La communauté internationale a elle aussi un rôle à jouer en veillant à ce que dans chaque mission de médiation, il y ait au moins une femme car « cela suscite l’espoir chez les femmes des zones en conflit. L’espoir c’est: nous avons un mot à dire, nous pouvons parler ! »
Panel de discussion « Femmes et résilience au Sahel », avec de gauche à droite: Princesse Esther Kamatari (Foundation Princesse Esther Kamatari), Mme Aissatou Dosso, Spécialiste Genre à la Banque africaine de Développement, et Mme Diyé Ba, coordinatrice de la Plateforme des femmes du G5 Sahel.
A propos de l’engagement des femmes dans l’entrepreneuriat, Mme Diyé Ba relève deux freins principaux: l’accès aux financements et le manque de formation. Certes, des financements et des fonds existent (notamment via les banques) mais ceux-ci ne sont pas adaptés à la situation réelle des femmes, ce qui en limite donc l’accès. La microfinance, de plus en plus développée dans les pays du Sahel, n’est selon elle pas suffisante car les fonds alloués sont dérisoires et ne tiennent pas compte du vécu des femmes.
Pour augmenter l’impact de l’aide apportée par les membres de l’Alliance Sahel, Mme Diyé Ba pense qu’il faudrait appuyer davantage les femmes à travers des projets bien ciblés et adaptés à leurs besoins, « un investissement qui sera stratégique car l’appui aux femmes bénéficie aux enfants et à l’ensemble des membres du ménage ». Pour augmenter l’impact de l’aide, il faudrait également agir prioritairement au niveau normatif, en appuyant les États dans la mise en œuvre des instruments légaux en rapport avec les droits des femmes. Elle pense qu’il faut continuer à appuyer les programmes d’infrastructure sociale, car les femmes en sont les premières utilisatrices. Les conflits ne peuvent pas être un frein.
On ne peut pas attendre le retour de la paix pour éduquer les enfants. Il faut qu’on trouve des formes alternatives sinon ce sont des générations perdues, c’est nos pays qui sont perdus parce que c’est la relève de demain ».

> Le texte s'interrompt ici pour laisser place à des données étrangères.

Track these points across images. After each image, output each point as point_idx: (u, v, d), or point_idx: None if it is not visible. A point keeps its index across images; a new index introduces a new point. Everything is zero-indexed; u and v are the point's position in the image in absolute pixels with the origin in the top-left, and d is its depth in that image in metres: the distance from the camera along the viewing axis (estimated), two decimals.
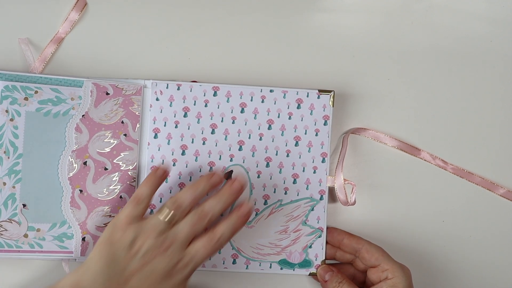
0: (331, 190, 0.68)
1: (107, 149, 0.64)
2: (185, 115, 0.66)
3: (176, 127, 0.66)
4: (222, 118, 0.66)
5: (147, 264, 0.57)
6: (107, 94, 0.64)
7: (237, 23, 0.69)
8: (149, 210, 0.64)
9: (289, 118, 0.66)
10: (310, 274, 0.66)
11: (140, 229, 0.57)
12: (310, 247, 0.66)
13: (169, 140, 0.65)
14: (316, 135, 0.66)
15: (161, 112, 0.65)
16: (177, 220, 0.58)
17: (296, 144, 0.66)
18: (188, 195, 0.59)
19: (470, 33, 0.71)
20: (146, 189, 0.59)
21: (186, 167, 0.66)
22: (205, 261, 0.60)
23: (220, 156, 0.66)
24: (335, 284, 0.63)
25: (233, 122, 0.66)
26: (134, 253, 0.57)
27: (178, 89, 0.66)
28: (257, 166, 0.66)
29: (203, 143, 0.66)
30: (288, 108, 0.66)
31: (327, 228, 0.67)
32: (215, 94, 0.66)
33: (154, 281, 0.57)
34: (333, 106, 0.66)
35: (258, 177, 0.66)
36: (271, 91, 0.66)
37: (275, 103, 0.66)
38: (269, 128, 0.66)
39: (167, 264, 0.57)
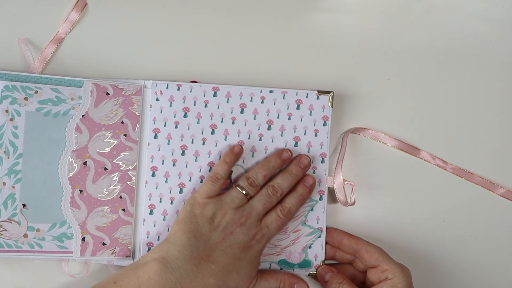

Mme Diyé Ba plaide également pour le financement d’un secrétariat permanent de la plateforme des femmes du G5 Sahel pour assurer la continuité et la pérennité des actions.
Pour conclure, Mme Diyé Ba salue la résilience des femmes de la région et le rôle qu’elles jouent pour façonner les espaces sociaux, politiques et économiques de manière à induire un changement positif:
Les femmes du Sahel contribuent depuis longtemps à la consolidation de la paix, à résolution des conflits et au développement de leur société. Quand on dit que la femme est agent de changement, ce n’est pas un slogan au niveau du Sahel! ».
La multiplication des initiatives liées au genre, aux femmes et aux filles encourage la dynamique dans laquelle les femmes étaient déjà inscrites et pourrait à terme avoir un impact positif dans la société. Malgré les crises, les femmes sont mobilisées et la population a pris conscience que cette situation doit changer.